What do I mean by going small? A small schedule is one that allows for no more than 2-3 patients per hour and/or seeing patients a maximum of 3-4 days per week. Basically going small means fewer days and/or fewer patients and if you are feeling exhausted, stressed and burned out, it can be a game changer.
How does a practice stay small, without sacrificing net or stagnating growth? With fewer patients seen each week maximizing revenue per exam becomes even more important. A focus on a premier experience for patients as well as the addition of specialties such as dry eye and myopia management; premium frame and lens offerings; focusing on maximizing patient insurance benefits; and continual training and support of the practice team are all ways to ensure your per exam revenue stays strong.
Consolidate Patient Schedule
Who can succeed by going small? Let’s consider two different practice scenarios. Practice one is a recent cold start or maybe they are 5-6 years young and still in an early growth phase. Practice one starts “going small” by grouping patients into fewer days. Instead of 6 patients spread through the day and five days a week, those 30 patients can be seen in 2.5-3 days of patient care. This can yield several benefits.

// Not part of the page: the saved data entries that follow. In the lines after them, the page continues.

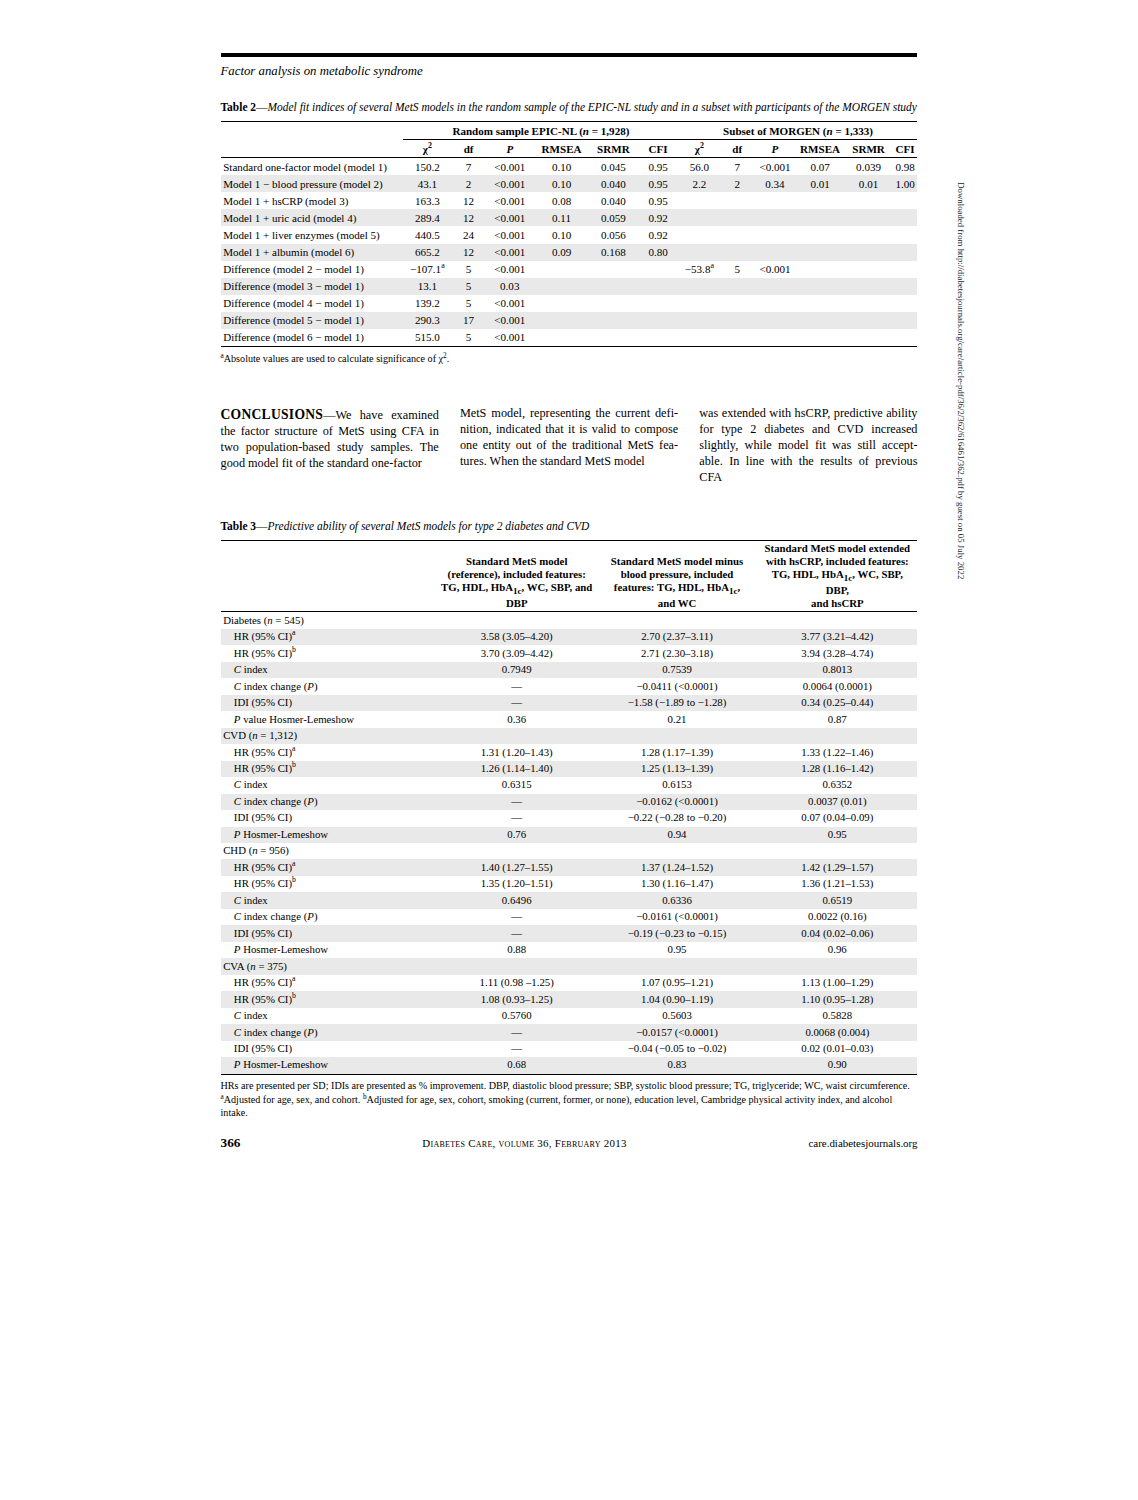Factor analysis on metabolic syndrome
Table 2—Model fit indices of several MetS models in the random sample of the EPIC-NL study and in a subset with participants of the MORGEN study
| | Random sample EPIC-NL ( n = 1,928) | Subset of MORGEN ( n = 1,333) |
| --- | --- | --- |
| | χ 2 | df | P | RMSEA | SRMR | CFI | χ 2 | df | P | RMSEA | SRMR | CFI |
| Standard one-factor model (model 1) | 150.2 | 7 | <0.001 | 0.10 | 0.045 | 0.95 | 56.0 | 7 | <0.001 | 0.07 | 0.039 | 0.98 |
| Model 1 − blood pressure (model 2) | 43.1 | 2 | <0.001 | 0.10 | 0.040 | 0.95 | 2.2 | 2 | 0.34 | 0.01 | 0.01 | 1.00 |
| Model 1 + hsCRP (model 3) | 163.3 | 12 | <0.001 | 0.08 | 0.040 | 0.95 | | | | | | |
| Model 1 + uric acid (model 4) | 289.4 | 12 | <0.001 | 0.11 | 0.059 | 0.92 | | | | | | |
| Model 1 + liver enzymes (model 5) | 440.5 | 24 | <0.001 | 0.10 | 0.056 | 0.92 | | | | | | |
| Model 1 + albumin (model 6) | 665.2 | 12 | <0.001 | 0.09 | 0.168 | 0.80 | | | | | | |
| Difference (model 2 − model 1) | −107.1 a | 5 | <0.001 | | | | −53.8 a | 5 | <0.001 | | | |
| Difference (model 3 − model 1) | 13.1 | 5 | 0.03 | | | | | | | | | |
| Difference (model 4 − model 1) | 139.2 | 5 | <0.001 | | | | | | | | | |
| Difference (model 5 − model 1) | 290.3 | 17 | <0.001 | | | | | | | | | |
| Difference (model 6 − model 1) | 515.0 | 5 | <0.001 | | | | | | | | | |
aAbsolute values are used to calculate significance of χ2.
CONCLUSIONS—We have examined the factor structure of MetS using CFA in two population-based study samples. The good model fit of the standard one-factor
MetS model, representing the current definition, indicated that it is valid to compose one entity out of the traditional MetS features. When the standard MetS model
was extended with hsCRP, predictive ability for type 2 diabetes and CVD increased slightly, while model fit was still acceptable. In line with the results of previous CFA
Table 3—Predictive ability of several MetS models for type 2 diabetes and CVD
| | Standard MetS model (reference), included features: TG, HDL, HbA 1c , WC, SBP, and DBP | Standard MetS model minus blood pressure, included features: TG, HDL, HbA 1c , and WC | Standard MetS model extended with hsCRP, included features: TG, HDL, HbA 1c , WC, SBP, DBP, and hsCRP |
| --- | --- | --- | --- |
| Diabetes ( n = 545) | | | |
| HR (95% CI) a | 3.58 (3.05–4.20) | 2.70 (2.37–3.11) | 3.77 (3.21–4.42) |
| HR (95% CI) b | 3.70 (3.09–4.42) | 2.71 (2.30–3.18) | 3.94 (3.28–4.74) |
| C index | 0.7949 | 0.7539 | 0.8013 |
| C index change ( P ) | — | −0.0411 (<0.0001) | 0.0064 (0.0001) |
| IDI (95% CI) | — | −1.58 (−1.89 to −1.28) | 0.34 (0.25–0.44) |
| P value Hosmer-Lemeshow | 0.36 | 0.21 | 0.87 |
| CVD ( n = 1,312) | | | |
| HR (95% CI) a | 1.31 (1.20–1.43) | 1.28 (1.17–1.39) | 1.33 (1.22–1.46) |
| HR (95% CI) b | 1.26 (1.14–1.40) | 1.25 (1.13–1.39) | 1.28 (1.16–1.42) |
| C index | 0.6315 | 0.6153 | 0.6352 |
| C index change ( P ) | — | −0.0162 (<0.0001) | 0.0037 (0.01) |
| IDI (95% CI) | — | −0.22 (−0.28 to −0.20) | 0.07 (0.04–0.09) |
| P Hosmer-Lemeshow | 0.76 | 0.94 | 0.95 |
| CHD ( n = 956) | | | |
| HR (95% CI) a | 1.40 (1.27–1.55) | 1.37 (1.24–1.52) | 1.42 (1.29–1.57) |
| HR (95% CI) b | 1.35 (1.20–1.51) | 1.30 (1.16–1.47) | 1.36 (1.21–1.53) |
| C index | 0.6496 | 0.6336 | 0.6519 |
| C index change ( P ) | — | −0.0161 (<0.0001) | 0.0022 (0.16) |
| IDI (95% CI) | — | −0.19 (−0.23 to −0.15) | 0.04 (0.02–0.06) |
| P Hosmer-Lemeshow | 0.88 | 0.95 | 0.96 |
| CVA ( n = 375) | | | |
| HR (95% CI) a | 1.11 (0.98 –1.25) | 1.07 (0.95–1.21) | 1.13 (1.00–1.29) |
| HR (95% CI) b | 1.08 (0.93–1.25) | 1.04 (0.90–1.19) | 1.10 (0.95–1.28) |
| C index | 0.5760 | 0.5603 | 0.5828 |
| C index change ( P ) | — | −0.0157 (<0.0001) | 0.0068 (0.004) |
| IDI (95% CI) | — | −0.04 (−0.05 to −0.02) | 0.02 (0.01–0.03) |
| P Hosmer-Lemeshow | 0.68 | 0.83 | 0.90 |
HRs are presented per SD; IDIs are presented as % improvement. DBP, diastolic blood pressure; SBP, systolic blood pressure; TG, triglyceride; WC, waist circumference. aAdjusted for age, sex, and cohort. bAdjusted for age, sex, cohort, smoking (current, former, or none), education level, Cambridge physical activity index, and alcohol intake.
366
Diabetes Care, volume 36, February 2013
care.diabetesjournals.org
Downloaded from http://diabetesjournals.org/care/article-pdf/36/2/362/616461/362.pdf by guest on 05 July 2022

In fewer days per week less staff is needed on days with no patient care, the owner has time to do community engagement outside of the office, and space is created -space for time with family, friends and for having fun.
Once you fill those 2.5-3 days per week you can decide what the next step looks like as you become more like practice two.
Consider an Associate
Practice two is booked out 3-4 weeks, maybe the owner is stressed and quickly burning out and needs to make a change but they also want to continue to grow. This owner has two good options for getting, or staying “small.” The first option would be to consider hiring an associate. Remember small in this context means keeping a schedule small, not necessarily keeping your practice at a small gross. Speaking to a practice consultant may help you decide if it makes sense for your goals.
Be Selective About Managed Care
The second option for practice two to consider is to start dropping vision plans. Fewer vision plans accepted will decrease demand allowing for a smaller schedule but generally the change will increase per exam revenue. At some point they can consider doing both!
Why consider going small? Patients can also benefit when practices go small. In my practice having a small schedule has had several positives. I have more time with each patient, often spending 15-20 minutes with each person after my technician completes their initial testing. This means more time for education and more comprehensive patient education has translated into patients being more likely to follow my recommendations, better compliance to prescribed treatments, increased capture in specialty care as well as in our optical and ultimately an increase in per exam revenue.
Obviously going small is not for every owner or every practice, just like seeing 50 patients a day isn’t for everyone. A great thing about our profession is that we get to decide what type of practice works for the life we want and we can be successful with whatever we choose.